TASK INSTRUCTIONS: The answer must be a single number: how many lines in the entries below contain the word "Right".

GIVEN RECORDS:
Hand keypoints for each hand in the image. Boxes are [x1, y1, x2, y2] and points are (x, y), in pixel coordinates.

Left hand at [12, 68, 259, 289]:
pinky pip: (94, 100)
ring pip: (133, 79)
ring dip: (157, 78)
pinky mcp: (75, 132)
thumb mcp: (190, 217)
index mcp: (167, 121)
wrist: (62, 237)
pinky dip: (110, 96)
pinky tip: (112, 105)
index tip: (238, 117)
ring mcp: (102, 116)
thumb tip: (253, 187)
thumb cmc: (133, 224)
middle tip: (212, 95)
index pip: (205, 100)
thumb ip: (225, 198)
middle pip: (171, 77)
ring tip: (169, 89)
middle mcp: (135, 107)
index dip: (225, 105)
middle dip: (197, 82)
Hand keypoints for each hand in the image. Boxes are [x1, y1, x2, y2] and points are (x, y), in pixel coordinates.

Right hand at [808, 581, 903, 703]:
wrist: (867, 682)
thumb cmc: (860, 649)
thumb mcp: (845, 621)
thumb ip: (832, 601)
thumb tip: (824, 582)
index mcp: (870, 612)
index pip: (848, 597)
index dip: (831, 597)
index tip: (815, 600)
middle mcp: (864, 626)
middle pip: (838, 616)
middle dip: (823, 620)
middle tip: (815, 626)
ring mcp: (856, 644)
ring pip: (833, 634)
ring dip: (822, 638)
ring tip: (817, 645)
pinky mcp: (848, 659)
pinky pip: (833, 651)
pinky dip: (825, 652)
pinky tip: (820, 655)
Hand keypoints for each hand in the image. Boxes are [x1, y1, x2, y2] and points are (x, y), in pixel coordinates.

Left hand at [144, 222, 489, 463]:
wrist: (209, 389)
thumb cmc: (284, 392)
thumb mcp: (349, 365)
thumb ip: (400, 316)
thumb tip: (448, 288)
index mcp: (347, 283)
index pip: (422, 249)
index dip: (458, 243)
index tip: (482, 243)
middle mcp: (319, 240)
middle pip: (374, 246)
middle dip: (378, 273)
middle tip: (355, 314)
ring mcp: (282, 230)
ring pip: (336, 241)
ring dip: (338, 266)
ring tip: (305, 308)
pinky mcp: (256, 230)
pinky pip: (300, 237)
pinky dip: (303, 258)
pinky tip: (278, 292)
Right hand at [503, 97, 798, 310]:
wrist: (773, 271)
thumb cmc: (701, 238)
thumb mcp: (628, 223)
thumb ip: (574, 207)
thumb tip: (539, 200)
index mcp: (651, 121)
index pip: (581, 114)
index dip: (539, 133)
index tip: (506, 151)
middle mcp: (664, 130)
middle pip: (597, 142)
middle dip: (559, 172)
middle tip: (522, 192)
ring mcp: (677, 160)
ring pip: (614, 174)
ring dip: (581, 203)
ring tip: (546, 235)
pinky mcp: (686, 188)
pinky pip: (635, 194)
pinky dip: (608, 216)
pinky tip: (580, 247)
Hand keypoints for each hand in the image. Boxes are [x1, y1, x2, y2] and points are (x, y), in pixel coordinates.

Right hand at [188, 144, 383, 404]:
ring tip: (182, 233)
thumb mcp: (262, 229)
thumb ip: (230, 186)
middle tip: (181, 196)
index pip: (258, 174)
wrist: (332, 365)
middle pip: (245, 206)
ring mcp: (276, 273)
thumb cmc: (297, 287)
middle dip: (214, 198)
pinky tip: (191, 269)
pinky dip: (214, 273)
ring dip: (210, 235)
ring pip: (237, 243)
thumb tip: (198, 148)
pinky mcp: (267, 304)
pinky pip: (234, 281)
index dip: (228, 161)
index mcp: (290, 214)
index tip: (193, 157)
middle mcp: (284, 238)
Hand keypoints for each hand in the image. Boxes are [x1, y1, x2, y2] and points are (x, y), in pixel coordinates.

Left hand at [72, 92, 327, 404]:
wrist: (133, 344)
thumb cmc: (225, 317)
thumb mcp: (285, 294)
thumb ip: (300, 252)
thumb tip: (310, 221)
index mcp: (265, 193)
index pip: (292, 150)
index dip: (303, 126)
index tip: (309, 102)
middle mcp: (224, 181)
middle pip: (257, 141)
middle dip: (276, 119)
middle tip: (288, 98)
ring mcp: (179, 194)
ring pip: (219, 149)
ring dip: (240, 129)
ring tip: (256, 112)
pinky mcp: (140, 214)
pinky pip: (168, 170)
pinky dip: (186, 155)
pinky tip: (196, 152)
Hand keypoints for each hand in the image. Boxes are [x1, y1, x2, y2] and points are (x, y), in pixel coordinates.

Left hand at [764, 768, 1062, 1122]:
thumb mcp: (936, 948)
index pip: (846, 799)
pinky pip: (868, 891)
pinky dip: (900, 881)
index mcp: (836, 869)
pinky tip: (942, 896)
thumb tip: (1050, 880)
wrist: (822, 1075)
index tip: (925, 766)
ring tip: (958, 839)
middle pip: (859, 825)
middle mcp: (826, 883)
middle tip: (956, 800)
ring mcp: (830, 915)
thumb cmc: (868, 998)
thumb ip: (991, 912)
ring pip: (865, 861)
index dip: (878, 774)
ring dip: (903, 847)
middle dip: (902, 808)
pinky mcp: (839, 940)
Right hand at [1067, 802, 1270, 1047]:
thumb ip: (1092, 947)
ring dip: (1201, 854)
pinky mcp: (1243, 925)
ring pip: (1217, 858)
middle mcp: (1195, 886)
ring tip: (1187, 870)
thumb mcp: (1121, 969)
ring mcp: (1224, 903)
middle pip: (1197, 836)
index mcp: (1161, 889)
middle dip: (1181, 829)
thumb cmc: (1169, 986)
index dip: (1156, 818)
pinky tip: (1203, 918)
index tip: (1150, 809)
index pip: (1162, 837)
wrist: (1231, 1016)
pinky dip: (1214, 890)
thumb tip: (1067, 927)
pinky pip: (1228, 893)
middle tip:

SOLUTION TO THE EXERCISE: 4